Géraldine: Putain on va cailler...
Elisabeth: Ouais...
Cassandre: Mhh...
Géraldine (enlevant ses chaussures): Puis on doit descendre au salon en pantoufles, oubligé parce que sinon les femmes de chambre elles t’engueulent. On doit manger. Soupe aux carottes.
Cassandre: C’est dégueulasse.
Les légumes nagent et fondent dans leurs sucs transparents...
Géraldine: Ho moi j’aime bien.
Glougloutent lentement comme un estomac affamé...
Elisabeth: Non Cassandre a raison, c’est dégueulasse.
Tentent de bondir hors de leur échafaud pour venir nous dévorer...
Cassandre: C’est pas la soupe qui est dégueu c’est la soupe des écoles qui est immangeable.
BAM ! (la casserole tombe.)
Elisabeth: Bon descendons.
Elles descendirent l’escalier et Cassandre pensa à un dessin animé dans les montagnes anciennes recouvertes de fôret, où des loups immenses à deux queues hurlaient et parlaient et où un cerf à tête humaine se métamorphosait en spectre la nuit, faisant jouer le vent des grandes hauteurs impénétrables.
Les grands loups des fonds des temps hurlent de désespoir voyant leur forêt éternelle détruite par le feu et le métal
Ils dévorent alors chaque personne qui passe en leur territoire...
Leur pelage blanc devient d’abord rose puis vermeil et puis brun noir
Leurs yeux verts s’ensanglantent comme ceux des lapins de laboratoire
Elles parvinrent à la grande salle qui servait de réfectoire, aux carpettes murales poussièreuses et tâchées. Un professeur, le titulaire, ouvrit un discours bizarre à propos des raisons pour lesquelles la direction avait décidé de projeter ces deux classes dans ce pays lointain mais quand même proche.
Le titulaire: Chers élèves, la direction a décidé de vous expédier ici afin que vous ayez quelques leçons de vie. Comme vous le savez tous, à votre niveau on vous envoie en retraite. Vous apprendrez ici à prendre le temps pour vous retrouver vous-mêmes, et Dieu. Car nous vivons dans un monde qui empêche les gens de retrouver le Seigneur ! Cette retraite permettra de vous retrouver... avec Dieu... et vous mêmes... Dieu... Dieu. Amen.
Lesdits élèves deumeurèrent sceptiques. L’air bourdonnait, un bruit de vaisselle cassée émana de la cuisine.

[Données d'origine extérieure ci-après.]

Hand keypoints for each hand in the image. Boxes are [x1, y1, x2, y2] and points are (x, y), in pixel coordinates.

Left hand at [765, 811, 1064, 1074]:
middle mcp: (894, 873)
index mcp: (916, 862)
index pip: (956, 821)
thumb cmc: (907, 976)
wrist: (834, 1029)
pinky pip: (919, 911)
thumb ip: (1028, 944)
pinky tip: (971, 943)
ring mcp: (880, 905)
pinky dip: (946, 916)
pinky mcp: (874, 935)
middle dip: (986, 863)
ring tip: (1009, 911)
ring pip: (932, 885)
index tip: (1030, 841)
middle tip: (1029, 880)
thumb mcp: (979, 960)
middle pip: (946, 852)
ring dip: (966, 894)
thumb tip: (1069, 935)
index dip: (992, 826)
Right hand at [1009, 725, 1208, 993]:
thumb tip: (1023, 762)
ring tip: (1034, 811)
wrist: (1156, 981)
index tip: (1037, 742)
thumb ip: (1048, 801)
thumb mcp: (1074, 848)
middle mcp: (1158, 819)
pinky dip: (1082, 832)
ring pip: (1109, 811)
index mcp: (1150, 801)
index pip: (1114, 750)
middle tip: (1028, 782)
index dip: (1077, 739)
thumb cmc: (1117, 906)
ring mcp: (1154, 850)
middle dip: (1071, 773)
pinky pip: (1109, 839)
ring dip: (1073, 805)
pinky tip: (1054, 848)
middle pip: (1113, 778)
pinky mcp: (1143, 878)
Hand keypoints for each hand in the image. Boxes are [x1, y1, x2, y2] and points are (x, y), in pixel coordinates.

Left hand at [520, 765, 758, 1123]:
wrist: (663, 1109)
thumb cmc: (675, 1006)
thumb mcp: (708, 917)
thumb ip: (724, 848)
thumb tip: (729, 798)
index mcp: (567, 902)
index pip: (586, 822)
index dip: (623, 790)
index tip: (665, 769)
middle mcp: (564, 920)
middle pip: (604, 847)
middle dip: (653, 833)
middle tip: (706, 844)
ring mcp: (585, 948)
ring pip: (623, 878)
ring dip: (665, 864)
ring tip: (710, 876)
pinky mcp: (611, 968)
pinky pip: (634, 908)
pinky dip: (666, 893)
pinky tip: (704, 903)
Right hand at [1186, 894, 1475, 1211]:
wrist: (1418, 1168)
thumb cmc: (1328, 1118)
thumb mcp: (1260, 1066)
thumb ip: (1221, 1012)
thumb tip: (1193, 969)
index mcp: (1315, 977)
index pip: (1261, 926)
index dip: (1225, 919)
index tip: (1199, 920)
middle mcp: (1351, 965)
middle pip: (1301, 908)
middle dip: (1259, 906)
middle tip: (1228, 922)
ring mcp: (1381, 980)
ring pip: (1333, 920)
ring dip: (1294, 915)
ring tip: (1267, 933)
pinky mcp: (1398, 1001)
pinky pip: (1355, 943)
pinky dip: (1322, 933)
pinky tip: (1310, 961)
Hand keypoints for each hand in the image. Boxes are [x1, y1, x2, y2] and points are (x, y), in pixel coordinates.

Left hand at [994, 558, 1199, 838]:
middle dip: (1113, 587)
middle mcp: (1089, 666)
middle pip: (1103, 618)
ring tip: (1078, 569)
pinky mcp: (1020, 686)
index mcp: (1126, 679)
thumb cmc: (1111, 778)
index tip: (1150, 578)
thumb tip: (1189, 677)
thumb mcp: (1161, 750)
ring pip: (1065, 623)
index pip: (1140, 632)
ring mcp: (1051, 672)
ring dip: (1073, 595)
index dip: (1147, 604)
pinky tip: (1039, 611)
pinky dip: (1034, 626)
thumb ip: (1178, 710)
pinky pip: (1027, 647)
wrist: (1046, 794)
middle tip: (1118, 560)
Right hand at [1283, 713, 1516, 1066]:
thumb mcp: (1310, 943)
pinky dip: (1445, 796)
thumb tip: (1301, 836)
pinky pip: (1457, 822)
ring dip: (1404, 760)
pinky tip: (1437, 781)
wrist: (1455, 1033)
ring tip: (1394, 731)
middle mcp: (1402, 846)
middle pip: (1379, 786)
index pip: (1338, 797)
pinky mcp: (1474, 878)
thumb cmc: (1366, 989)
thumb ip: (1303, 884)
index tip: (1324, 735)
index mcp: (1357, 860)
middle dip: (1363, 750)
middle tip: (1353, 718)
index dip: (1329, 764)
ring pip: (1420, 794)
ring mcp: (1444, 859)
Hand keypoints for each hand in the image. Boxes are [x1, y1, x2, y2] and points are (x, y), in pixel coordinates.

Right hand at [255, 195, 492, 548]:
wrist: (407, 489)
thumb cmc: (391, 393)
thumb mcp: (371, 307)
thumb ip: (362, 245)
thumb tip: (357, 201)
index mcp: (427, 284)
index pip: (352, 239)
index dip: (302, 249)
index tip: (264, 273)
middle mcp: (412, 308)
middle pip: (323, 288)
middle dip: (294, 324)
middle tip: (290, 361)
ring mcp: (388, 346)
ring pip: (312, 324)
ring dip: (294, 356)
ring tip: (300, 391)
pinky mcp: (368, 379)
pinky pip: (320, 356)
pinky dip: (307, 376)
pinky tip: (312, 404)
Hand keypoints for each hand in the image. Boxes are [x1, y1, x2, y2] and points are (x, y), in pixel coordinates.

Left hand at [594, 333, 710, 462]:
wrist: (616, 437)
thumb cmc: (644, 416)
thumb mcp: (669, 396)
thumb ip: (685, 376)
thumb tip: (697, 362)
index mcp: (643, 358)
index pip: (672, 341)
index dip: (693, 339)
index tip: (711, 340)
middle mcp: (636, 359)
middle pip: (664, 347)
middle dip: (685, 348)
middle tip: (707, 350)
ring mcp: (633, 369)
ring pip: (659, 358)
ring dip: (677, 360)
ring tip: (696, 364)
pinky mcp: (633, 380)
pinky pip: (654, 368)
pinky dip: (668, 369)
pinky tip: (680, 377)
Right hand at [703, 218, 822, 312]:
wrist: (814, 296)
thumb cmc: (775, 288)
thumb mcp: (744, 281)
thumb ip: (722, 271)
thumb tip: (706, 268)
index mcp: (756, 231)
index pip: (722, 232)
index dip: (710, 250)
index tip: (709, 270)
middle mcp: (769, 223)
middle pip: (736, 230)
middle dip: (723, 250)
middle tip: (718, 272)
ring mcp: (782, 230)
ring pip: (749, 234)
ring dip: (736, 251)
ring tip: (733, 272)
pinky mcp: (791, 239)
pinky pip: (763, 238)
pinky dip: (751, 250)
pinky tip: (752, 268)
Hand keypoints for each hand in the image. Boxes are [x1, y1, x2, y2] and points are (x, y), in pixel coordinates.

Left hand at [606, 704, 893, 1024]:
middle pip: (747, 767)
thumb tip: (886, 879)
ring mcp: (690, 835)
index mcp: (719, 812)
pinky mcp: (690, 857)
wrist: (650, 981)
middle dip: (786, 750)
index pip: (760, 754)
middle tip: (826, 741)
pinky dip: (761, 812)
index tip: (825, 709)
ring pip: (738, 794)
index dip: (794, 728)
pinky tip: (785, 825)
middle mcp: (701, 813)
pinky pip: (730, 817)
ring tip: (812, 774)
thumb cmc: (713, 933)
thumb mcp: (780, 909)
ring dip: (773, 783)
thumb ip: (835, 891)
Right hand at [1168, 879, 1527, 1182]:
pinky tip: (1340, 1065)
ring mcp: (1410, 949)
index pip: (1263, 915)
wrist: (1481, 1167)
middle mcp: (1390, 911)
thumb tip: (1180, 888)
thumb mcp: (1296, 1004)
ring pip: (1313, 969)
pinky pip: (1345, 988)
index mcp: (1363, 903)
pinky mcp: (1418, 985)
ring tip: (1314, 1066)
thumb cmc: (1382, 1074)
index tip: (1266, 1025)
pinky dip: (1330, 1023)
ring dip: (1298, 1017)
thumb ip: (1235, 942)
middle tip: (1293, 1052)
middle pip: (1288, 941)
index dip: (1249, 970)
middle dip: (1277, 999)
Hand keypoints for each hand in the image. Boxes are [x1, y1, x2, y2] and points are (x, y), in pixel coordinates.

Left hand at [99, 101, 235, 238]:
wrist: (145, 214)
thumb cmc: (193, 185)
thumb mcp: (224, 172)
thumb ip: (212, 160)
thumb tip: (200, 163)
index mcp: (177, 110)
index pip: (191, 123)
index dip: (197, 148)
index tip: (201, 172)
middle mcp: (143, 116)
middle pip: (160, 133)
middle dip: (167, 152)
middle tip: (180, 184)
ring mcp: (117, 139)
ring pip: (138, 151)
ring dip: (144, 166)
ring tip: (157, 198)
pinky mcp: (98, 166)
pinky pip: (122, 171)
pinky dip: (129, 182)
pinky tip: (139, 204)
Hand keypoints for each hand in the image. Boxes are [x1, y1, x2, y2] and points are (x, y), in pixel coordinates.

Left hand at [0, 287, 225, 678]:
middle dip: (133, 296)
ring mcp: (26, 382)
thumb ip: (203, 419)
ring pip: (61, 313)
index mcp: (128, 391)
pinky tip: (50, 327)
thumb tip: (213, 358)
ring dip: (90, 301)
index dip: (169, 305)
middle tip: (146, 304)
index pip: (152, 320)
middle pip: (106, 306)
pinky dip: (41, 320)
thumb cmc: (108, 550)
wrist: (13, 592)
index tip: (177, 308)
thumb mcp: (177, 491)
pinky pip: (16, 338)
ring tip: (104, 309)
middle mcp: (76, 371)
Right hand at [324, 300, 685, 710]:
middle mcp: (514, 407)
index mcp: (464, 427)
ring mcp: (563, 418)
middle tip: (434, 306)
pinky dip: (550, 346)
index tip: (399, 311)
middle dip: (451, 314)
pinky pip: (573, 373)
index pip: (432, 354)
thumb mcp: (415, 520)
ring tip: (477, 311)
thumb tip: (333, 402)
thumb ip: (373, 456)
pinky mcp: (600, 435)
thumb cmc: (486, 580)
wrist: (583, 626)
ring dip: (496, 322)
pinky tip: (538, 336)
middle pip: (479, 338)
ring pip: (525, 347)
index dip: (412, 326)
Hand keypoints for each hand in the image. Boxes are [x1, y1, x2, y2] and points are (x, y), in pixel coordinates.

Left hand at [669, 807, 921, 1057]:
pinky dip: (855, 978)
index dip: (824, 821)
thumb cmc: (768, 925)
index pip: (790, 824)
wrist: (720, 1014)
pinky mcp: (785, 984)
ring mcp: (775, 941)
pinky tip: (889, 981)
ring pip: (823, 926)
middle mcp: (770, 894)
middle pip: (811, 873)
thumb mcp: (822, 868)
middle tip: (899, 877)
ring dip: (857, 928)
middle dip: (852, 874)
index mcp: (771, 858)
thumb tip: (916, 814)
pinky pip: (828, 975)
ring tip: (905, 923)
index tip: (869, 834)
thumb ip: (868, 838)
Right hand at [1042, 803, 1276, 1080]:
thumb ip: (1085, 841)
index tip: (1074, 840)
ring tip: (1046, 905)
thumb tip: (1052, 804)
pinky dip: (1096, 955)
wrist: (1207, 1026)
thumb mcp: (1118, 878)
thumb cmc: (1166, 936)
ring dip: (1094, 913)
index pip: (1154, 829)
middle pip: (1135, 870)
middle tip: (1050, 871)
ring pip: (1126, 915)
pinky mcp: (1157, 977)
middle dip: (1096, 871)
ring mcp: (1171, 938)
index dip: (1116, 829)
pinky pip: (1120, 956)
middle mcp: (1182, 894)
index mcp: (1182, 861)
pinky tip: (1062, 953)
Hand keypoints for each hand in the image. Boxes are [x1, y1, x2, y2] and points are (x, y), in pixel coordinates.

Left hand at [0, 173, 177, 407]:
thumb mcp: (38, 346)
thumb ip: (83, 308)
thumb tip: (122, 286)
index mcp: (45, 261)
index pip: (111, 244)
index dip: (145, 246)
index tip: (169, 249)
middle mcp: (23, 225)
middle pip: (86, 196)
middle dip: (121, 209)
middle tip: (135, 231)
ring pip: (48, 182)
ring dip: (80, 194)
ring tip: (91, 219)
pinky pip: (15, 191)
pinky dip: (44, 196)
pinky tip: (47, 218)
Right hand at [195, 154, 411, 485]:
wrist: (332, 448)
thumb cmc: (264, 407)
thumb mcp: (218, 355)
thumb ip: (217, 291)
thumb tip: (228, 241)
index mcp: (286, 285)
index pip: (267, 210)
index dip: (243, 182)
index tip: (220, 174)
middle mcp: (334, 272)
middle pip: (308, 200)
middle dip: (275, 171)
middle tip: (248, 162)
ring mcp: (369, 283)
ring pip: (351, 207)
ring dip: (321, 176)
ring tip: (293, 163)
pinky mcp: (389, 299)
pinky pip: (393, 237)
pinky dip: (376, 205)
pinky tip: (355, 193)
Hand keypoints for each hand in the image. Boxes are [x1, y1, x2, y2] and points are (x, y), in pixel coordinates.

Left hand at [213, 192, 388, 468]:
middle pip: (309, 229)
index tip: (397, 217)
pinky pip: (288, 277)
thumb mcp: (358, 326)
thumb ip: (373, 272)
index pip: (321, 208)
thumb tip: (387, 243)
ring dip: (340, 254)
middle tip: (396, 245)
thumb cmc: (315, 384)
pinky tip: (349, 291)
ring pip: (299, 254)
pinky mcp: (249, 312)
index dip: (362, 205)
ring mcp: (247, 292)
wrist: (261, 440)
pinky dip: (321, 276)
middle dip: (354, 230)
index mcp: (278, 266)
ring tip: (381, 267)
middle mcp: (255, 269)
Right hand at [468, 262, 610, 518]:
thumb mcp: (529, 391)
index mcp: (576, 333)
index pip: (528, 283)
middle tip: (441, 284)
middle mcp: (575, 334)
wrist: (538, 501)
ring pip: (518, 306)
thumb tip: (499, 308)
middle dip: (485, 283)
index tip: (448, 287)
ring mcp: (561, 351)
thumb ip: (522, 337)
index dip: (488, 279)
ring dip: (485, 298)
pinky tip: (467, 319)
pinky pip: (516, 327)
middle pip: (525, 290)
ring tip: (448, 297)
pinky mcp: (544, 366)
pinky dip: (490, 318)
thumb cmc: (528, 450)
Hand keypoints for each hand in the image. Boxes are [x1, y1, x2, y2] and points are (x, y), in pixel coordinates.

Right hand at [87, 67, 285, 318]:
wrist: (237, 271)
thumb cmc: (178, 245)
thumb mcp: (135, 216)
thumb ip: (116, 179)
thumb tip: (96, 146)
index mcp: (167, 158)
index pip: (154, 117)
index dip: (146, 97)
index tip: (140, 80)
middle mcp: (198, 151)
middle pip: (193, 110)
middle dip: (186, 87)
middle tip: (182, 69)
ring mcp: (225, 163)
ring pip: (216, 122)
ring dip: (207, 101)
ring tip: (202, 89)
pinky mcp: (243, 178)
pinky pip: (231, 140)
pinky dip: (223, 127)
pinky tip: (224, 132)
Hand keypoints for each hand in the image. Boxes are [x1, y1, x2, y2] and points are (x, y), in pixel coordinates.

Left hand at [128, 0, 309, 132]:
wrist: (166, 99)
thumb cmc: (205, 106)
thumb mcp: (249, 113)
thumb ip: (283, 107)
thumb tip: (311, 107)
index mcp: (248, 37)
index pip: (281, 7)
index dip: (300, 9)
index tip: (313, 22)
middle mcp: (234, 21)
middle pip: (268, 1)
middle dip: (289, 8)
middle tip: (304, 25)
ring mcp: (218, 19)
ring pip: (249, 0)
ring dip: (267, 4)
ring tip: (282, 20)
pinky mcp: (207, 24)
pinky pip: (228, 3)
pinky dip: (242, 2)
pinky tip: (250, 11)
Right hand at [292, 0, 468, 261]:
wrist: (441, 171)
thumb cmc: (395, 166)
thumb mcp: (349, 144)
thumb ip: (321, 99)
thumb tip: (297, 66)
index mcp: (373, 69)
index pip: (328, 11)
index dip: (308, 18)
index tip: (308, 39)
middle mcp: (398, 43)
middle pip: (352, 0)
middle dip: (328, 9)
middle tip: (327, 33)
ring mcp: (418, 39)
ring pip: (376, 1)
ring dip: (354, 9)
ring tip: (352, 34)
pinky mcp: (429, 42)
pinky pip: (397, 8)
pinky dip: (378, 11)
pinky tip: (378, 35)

Ptaing j'ai bien déconné sur ce coup-là huhu !


Commentaires
Par flegrave le 25/02/2008 à 10h57
J'ai vu votre passage sur mon blog
Merci pour votre poésie
Je l'ai trouvée sur internet et j'ai aimé la publier sue mon espace
J'ai parcouru votre blog et je vois que votre talent est immense
Bonne continuation
Fanfan
Par sangdanslabouche le 10/02/2008 à 11h15
en effet tu as bein déconné mais c'est tres beiin écrit quand meme!
(oula ces fautes de frappe, je les enlève pas, elles font tout mon c harmeXD)
j'aime ebaucoup la description de Cassandre et des fins du monde, très beau!